U.S. Encourages Afghan Women to Participate in Political Process

 

Monday  March 1, 2004

Experts say oppression of Afghan rural women remains heavy

By Stephen Kaufman
Washington File Staff Writer

Washington -- U.S. Ambassador to Afghanistan Zalmay Khalilzad says he is encouraged by the January adoption of Afghanistan's new constitution, which declares men and women to have equal rights. He describes the constitutional article calling for an Afghan parliament with a quota of 25 percent women members as "a revolution."

In a February 25 interview with Radio Free Europe/Radio Liberty (RFE/RL), he said some elders and religious leaders are publicly calling for women's registration and participation in the election.

Khalilzad said it was in the interest of every region of Afghanistan to allow both men and women to participate in the political process. "[A]ny region which does not allow women to participate in the election will lose its weight in the political future of Afghanistan and I think all regions know their interests," he said.

Masuda Sultan of the New York-based advocacy group Women for Afghan Women said although the vast majority of Afghan women are illiterate, they are capable of advancing women's rights.

"The amazing thing is that they may be illiterate, they may not know what constitution means, but they know what their rights are. They know they're not supposed to be forced into marriage, they know they're not supposed to be sold, they know that their daughters shouldn't suffer abuse," she said at the Woodrow Wilson International Center for Scholars in Washington February 10.

"If they know what mechanism they can use to get there, they will. It just needs to be a mechanism that can talk to them, that can engage them," she said. "It just takes a little more effort."

Sultan said she was concerned over legal cases in some rural areas of the country, where most legal authorities have little or no schooling in Afghan civil law.

"[J]udges are ruling left and right, whatever they decide.
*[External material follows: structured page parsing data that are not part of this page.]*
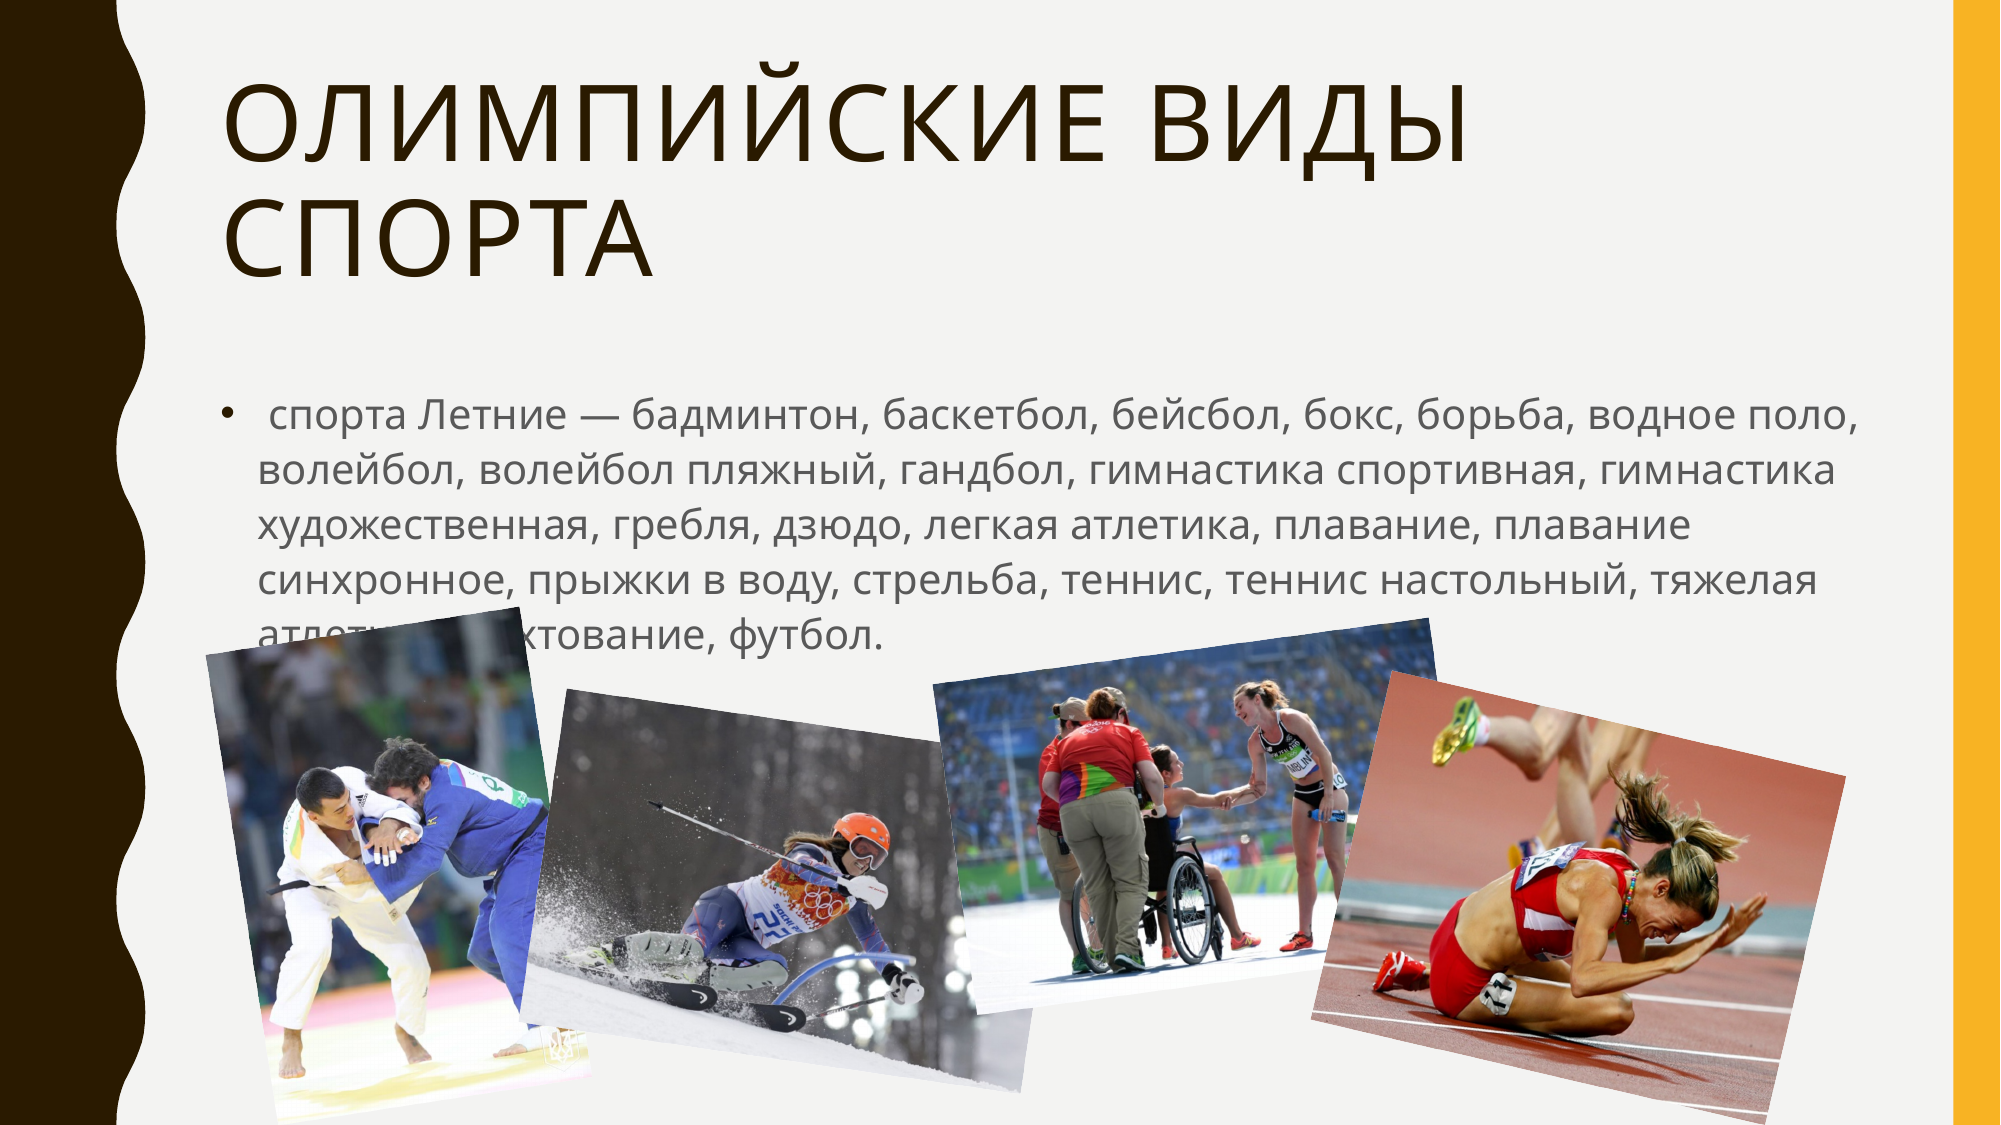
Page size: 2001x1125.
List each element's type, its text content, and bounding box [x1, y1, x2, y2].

picture [206, 607, 1846, 1124]
title Олимпийские виды спорта [205, 62, 1875, 308]
list спорта Летние — бадминтон, баскетбол, бейсбол, бокс, борьба, водное поло, волейбол, волейбол пляжный, гандбол, гимнастика спортивная, гимнастика художественная, гребля, дзюдо, легкая атлетика, плавание, плавание синхронное, прыжки в воду, стрельба, теннис, теннис настольный, тяжелая атлетика, фехтование, футбол. [205, 375, 1875, 965]
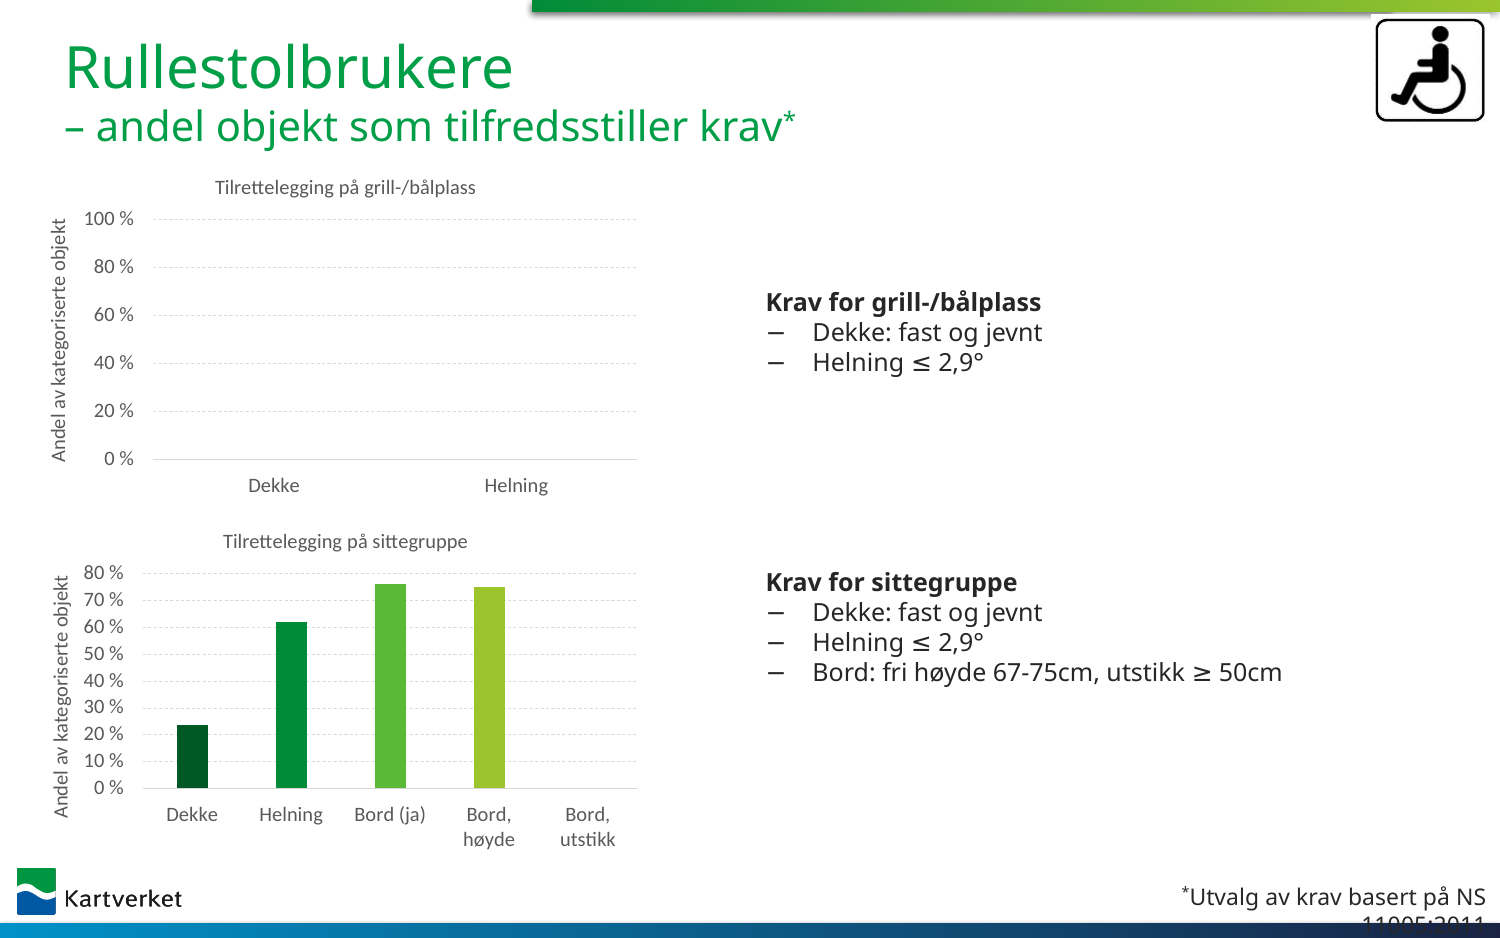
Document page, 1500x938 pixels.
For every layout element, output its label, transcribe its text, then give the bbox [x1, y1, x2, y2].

They're taking bribes, they're marrying the women that are coming to them for help. It's chaos," she said.

In a recent interview with the Washington File, Afghanistan's Ambassador to the United States Said Tayeb Jawad acknowledged Afghanistan's need for judicial reforms and better training for the country's judges. Those concerns, he said, are a result of Afghanistan's need to rebuild its legal institutions.

The Afghan ambassador said his country is engaged in a national institution building program with goal of seeing that "qualified Afghans occupy every position in the administration in Afghanistan, including the judicial branch."

Atiq Sarwari, of the Wilson Center's Kennan Institute, said that the many obstacles standing in the way of true women's equality, including a resurgence of Taliban activists and women's illiteracy rates, will ensure that Afghanistan remains "a traditional society for a long time to come."

However, "there is also some hope on the horizon," he said. Comparing national data on women's registration for Afghanistan's upcoming elections, he found that while the conflict-ridden southern and eastern provinces showed the lowest percentage of registered women, the northwestern province of Herat, a "most conservative place," boasted 33 percent rate of registered women voters, above the national average of 22 percent.

"The bottom line," he concluded, "is where there is ... peace, prosperity, commitment and resources available, there will be hope for a good implementation of some of these women's rights in the constitution."

Masuda Sultan said that when measuring the status of Afghan women, outsiders should not view the relative freedom of women in Kabul as typical.

Sultan said many of the Taliban-era bans on women's freedoms of movement, education, marriage, and employment had been put into law and implemented in the country, not only by the Taliban, but also by warlords of the former Northern Alliance.

Particularly in rural areas, Afghanistan's newly established independent human rights commission will need to intervene with local authorities and "work with cultural issues that haven't quite been addressed yet," she said.

"My experience from Kandahar is that my mother always wore a burka [full body covering], she never went to school, she is illiterate in her own language ... and she is more representative of the population of Afghanistan than the women who talk about life in Kabul," she said.

"[E]ven the women who know that Islam encourages and allows women to be educated, [know] it's the culture that stands in the way," said Sultan.

Most non-governmental and humanitarian aid agencies in Afghanistan do not operate outside the capital, Kabul, because of security concerns, she said.

However, a few are meeting the challenge of helping women in the provinces by reaching out to those who can't leave their homes and providing employment projects, such as embroidery, as well as health care, and education.